» **DATASET EXTRACT**
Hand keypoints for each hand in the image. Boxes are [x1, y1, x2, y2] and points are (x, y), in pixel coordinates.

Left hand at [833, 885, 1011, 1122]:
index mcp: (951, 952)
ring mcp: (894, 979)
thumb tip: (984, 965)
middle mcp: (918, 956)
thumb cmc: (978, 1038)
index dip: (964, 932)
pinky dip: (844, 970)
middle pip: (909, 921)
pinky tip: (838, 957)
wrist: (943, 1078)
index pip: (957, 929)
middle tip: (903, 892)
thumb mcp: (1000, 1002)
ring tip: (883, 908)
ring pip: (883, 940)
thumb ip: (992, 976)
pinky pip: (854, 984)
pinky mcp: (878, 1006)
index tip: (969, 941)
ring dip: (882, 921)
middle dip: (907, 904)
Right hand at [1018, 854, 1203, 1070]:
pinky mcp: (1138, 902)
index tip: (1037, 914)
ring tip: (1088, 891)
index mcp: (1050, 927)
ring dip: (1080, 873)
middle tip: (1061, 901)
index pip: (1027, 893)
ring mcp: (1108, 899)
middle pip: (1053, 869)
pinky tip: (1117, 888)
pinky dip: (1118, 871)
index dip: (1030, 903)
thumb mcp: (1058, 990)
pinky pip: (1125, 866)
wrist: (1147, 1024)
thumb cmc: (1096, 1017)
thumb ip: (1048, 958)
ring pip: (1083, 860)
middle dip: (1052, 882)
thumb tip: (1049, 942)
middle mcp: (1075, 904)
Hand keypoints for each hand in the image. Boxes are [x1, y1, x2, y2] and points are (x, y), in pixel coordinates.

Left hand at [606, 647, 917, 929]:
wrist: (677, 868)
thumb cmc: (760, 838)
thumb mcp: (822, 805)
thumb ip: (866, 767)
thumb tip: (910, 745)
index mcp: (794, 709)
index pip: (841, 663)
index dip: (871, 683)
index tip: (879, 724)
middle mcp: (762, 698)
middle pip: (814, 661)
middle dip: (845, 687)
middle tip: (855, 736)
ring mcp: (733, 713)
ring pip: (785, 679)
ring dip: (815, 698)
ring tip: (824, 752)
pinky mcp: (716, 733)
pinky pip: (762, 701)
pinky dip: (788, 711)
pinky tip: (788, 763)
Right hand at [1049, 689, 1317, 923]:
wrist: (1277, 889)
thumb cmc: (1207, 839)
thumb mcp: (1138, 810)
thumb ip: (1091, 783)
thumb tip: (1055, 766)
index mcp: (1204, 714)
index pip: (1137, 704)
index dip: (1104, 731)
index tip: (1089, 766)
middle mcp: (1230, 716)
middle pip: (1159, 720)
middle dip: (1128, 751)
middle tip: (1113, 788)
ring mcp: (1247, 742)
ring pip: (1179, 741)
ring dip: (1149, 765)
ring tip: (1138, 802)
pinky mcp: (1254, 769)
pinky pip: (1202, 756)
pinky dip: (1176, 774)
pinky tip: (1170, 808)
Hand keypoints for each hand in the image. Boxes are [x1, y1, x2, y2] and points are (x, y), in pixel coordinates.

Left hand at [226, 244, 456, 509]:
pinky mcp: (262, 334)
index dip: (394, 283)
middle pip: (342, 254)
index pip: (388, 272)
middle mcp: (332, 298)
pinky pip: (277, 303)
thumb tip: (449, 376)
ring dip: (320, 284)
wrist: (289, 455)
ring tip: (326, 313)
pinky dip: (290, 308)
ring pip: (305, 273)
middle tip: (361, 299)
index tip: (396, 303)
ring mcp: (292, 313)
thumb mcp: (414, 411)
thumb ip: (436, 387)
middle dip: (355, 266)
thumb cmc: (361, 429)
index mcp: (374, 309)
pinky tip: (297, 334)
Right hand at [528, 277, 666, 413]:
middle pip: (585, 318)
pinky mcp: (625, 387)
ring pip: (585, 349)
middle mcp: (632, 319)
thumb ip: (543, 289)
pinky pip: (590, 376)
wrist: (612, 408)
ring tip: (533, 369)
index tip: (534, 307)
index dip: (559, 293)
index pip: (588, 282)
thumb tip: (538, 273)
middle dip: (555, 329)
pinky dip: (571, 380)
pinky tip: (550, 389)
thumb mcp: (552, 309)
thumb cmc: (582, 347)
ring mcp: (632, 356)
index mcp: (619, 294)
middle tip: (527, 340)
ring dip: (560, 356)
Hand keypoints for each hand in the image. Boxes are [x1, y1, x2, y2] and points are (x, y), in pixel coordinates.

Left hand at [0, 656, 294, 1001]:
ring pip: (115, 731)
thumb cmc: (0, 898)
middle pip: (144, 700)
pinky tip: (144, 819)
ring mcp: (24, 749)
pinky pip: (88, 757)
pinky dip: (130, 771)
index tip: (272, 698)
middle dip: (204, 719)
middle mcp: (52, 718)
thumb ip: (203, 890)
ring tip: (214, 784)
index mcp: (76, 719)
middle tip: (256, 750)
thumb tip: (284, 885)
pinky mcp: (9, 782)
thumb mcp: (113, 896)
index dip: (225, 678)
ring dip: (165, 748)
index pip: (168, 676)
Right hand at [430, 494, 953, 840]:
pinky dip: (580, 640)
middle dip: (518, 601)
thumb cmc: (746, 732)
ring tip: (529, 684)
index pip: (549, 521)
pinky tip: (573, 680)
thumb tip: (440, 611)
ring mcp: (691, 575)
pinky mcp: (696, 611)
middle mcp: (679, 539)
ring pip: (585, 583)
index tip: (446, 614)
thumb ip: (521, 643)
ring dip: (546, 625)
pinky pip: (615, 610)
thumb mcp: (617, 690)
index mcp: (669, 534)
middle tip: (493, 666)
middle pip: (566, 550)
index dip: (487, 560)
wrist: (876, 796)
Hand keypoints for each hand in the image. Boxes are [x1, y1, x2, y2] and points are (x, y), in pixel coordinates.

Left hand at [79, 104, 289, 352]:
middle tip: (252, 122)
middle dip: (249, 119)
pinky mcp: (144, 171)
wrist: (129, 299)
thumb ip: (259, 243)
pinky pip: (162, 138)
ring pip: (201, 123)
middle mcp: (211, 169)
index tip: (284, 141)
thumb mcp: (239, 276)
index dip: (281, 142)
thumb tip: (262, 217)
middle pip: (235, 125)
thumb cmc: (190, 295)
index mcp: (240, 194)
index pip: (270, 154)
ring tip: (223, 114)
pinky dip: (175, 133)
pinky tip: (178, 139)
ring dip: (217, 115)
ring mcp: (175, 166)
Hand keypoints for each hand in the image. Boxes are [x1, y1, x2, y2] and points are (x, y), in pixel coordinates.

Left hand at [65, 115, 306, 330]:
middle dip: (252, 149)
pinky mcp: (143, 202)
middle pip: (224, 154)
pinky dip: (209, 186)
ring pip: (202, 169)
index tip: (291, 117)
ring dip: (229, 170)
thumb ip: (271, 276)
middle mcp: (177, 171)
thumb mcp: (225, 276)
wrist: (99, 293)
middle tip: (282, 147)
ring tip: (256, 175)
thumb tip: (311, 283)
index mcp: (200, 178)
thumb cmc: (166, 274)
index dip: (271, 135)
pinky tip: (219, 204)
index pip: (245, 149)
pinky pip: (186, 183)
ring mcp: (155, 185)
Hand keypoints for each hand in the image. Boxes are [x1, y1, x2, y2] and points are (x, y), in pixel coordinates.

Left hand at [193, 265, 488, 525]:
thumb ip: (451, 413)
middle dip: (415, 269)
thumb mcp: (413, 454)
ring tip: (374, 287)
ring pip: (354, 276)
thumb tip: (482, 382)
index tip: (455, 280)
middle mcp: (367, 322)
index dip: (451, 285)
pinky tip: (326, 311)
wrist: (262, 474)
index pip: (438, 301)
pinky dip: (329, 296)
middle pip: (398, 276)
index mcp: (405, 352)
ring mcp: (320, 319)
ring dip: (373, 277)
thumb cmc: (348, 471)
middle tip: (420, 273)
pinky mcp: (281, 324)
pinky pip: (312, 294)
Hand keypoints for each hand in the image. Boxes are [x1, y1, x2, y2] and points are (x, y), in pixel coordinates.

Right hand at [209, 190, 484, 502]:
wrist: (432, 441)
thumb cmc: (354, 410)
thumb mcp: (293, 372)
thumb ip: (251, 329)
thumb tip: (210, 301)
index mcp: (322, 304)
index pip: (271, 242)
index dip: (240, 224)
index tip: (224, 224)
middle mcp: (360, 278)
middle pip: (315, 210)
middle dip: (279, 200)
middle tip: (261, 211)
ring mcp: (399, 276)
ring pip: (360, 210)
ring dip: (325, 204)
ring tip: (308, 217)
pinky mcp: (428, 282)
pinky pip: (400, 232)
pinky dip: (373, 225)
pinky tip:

» **WHAT TO WORK ON**
Give again, word for word, every line of the listing above from the one with "index pip: (168, 676)" to the one with "index pip: (438, 301)", both inclusive, and nothing beyond them.

» **PROBLEM SOLUTION**
index pip: (168, 676)
Right hand at [430, 494, 953, 840]:
pinky dip: (580, 640)
middle dip: (518, 601)
thumb cmc: (746, 732)
ring tip: (529, 684)
index pip: (549, 521)
pinky tip: (573, 680)
thumb tip: (440, 611)
ring mcp: (691, 575)
pinky mcp: (696, 611)
middle mcp: (679, 539)
ring pip: (585, 583)
index tip: (446, 614)
thumb ip: (521, 643)
ring dip: (546, 625)
pinky pip: (615, 610)
thumb mcp: (617, 690)
index mcp: (669, 534)
middle tip: (493, 666)
middle pip: (566, 550)
index dip: (487, 560)
wrist: (876, 796)
Hand keypoints for each hand in the image. Boxes are [x1, y1, x2, y2] and points are (x, y), in pixel coordinates.

Left hand at [79, 104, 289, 352]:
middle tip: (252, 122)
middle dip: (249, 119)
pinky mcp: (144, 171)
wrist: (129, 299)
thumb ip: (259, 243)
pinky pip: (162, 138)
ring pip: (201, 123)
middle mcp: (211, 169)
index tip: (284, 141)
thumb mcp: (239, 276)
index dip: (281, 142)
thumb tip: (262, 217)
middle pip: (235, 125)
thumb cmc: (190, 295)
index mcp: (240, 194)
index pip: (270, 154)
ring tip: (223, 114)
pinky dip: (175, 133)
pinky tip: (178, 139)
ring dip: (217, 115)
ring mcp: (175, 166)
Hand keypoints for each hand in the image. Boxes are [x1, y1, x2, y2] and points are (x, y), in pixel coordinates.

Left hand at [65, 115, 306, 330]:
middle dip: (252, 149)
pinky mcp: (143, 202)
middle pip: (224, 154)
pinky dip: (209, 186)
ring pip: (202, 169)
index tip: (291, 117)
ring dip: (229, 170)
thumb ip: (271, 276)
middle mcp: (177, 171)
thumb mcp: (225, 276)
wrist: (99, 293)
middle tip: (282, 147)
ring tip: (256, 175)
thumb tip: (311, 283)
index mcp: (200, 178)
thumb cmc: (166, 274)
index dip: (271, 135)
pinky tip: (219, 204)
index pip: (245, 149)
pinky pip: (186, 183)
ring mcp: (155, 185)
Hand keypoints for each hand in the image. Boxes are [x1, y1, x2, y2] and points are (x, y), in pixel coordinates.

Left hand at [193, 265, 488, 525]:
thumb ip: (451, 413)
middle dip: (415, 269)
thumb mcp: (413, 454)
ring tip: (374, 287)
ring pip: (354, 276)
thumb tip: (482, 382)
index tip: (455, 280)
middle mcp: (367, 322)
index dip: (451, 285)
pinky tip: (326, 311)
wrist: (262, 474)
index pip: (438, 301)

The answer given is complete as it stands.